Continue the passage about the Staffordshire oak trees exposed to extra carbon dioxide, picking up after its last sentence.

● **EXTRACT PROVIDED**:
● ● ●

Leaves at the top of the canopy were then analyzed for their photosynthetic response, by researchers in harnesses up to 75 feet above the ground.
During the first three years of their 10-year project, the researchers found that the oaks increased their photosynthesis rate by as much as 33 percent.
Researchers are now measuring leaves, wood, roots and soil to find out where the extra captured carbon ends up and how long it stays locked up in the forest.
For the study, the 175-year-old oak trees in Staffordshire were bathed in air containing 37 percent more CO2 than normal – similar to levels expected in the air by 2050
Located in rural Staffordshire, FACE consists of a network of tall masts emitting CO2 into the surrounding trees
WHAT IS A CARBON SINK?
A carbon sink is anything that takes up more carbon from the atmosphere than it gives off.
The ocean, atmosphere, soil and forests are the world’s largest carbon sinks.

● ● ●

● **SUPPLIED INFORMATION**:

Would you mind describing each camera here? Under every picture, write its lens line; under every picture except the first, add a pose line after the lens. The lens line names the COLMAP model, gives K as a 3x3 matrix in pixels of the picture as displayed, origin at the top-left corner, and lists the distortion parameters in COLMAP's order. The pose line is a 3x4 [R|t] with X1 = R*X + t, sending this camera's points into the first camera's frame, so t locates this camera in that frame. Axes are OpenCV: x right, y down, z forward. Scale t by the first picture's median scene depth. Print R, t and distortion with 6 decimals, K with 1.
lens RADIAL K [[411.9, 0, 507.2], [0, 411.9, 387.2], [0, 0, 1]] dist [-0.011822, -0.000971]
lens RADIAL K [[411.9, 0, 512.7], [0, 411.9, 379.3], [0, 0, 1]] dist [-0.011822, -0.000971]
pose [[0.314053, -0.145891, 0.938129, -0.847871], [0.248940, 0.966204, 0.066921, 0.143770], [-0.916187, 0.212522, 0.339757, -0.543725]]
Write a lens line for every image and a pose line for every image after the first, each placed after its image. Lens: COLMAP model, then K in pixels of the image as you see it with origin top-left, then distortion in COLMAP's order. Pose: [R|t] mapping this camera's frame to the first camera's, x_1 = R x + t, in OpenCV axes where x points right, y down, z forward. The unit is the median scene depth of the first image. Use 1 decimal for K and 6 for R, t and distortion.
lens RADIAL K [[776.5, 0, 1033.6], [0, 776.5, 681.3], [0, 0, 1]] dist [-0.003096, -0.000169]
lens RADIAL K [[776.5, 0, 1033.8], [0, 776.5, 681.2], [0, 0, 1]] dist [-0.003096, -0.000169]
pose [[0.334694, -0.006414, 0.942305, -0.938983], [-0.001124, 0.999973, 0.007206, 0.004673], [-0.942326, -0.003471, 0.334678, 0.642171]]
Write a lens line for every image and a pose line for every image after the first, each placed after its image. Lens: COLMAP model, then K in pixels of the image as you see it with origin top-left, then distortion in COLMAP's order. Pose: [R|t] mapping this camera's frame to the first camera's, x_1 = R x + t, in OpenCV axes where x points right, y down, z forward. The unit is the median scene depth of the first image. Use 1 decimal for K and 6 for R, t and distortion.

● ● ●

● **ANSWER FOR THE TASK**:
In contrast, ‘a carbon source’ is anything that releases more carbon into the atmosphere than it takes up, for example the burning of fossil fuels or volcanic eruptions.
Professor Mackenzie said the study was at an early stage but so far it’s ‘good news’, he told the times, in part because mature trees make up most of the world’s forests.
Forests absorb 25 to 30 percent of the extra CO2 released into the air through human activity, and can maintain a similar percentage as levels rise.
“Maybe the world’s forest will continue to deliver that reduction of carbon and give us a few more years of room in our climate mitigation,” said Professor Mackenzie.
“That’s about as much as we can hope for — the problem isn’t going away.”
Interestingly, the overall balance of key nutritional elements carbon and nitrogen did not change in the leaves.
Keeping the carbon-nitrogen ratio constant suggests that the ancient trees may have found ways to redirect their elements, or found ways to take more nitrogen from the soil to balance the carbon they take from the air.
The study was conducted in collaboration with colleagues from Western Sydney University who are conducting a similar experiment in the ancient eucalyptus forest (EucFACE) northwest of the Australian city.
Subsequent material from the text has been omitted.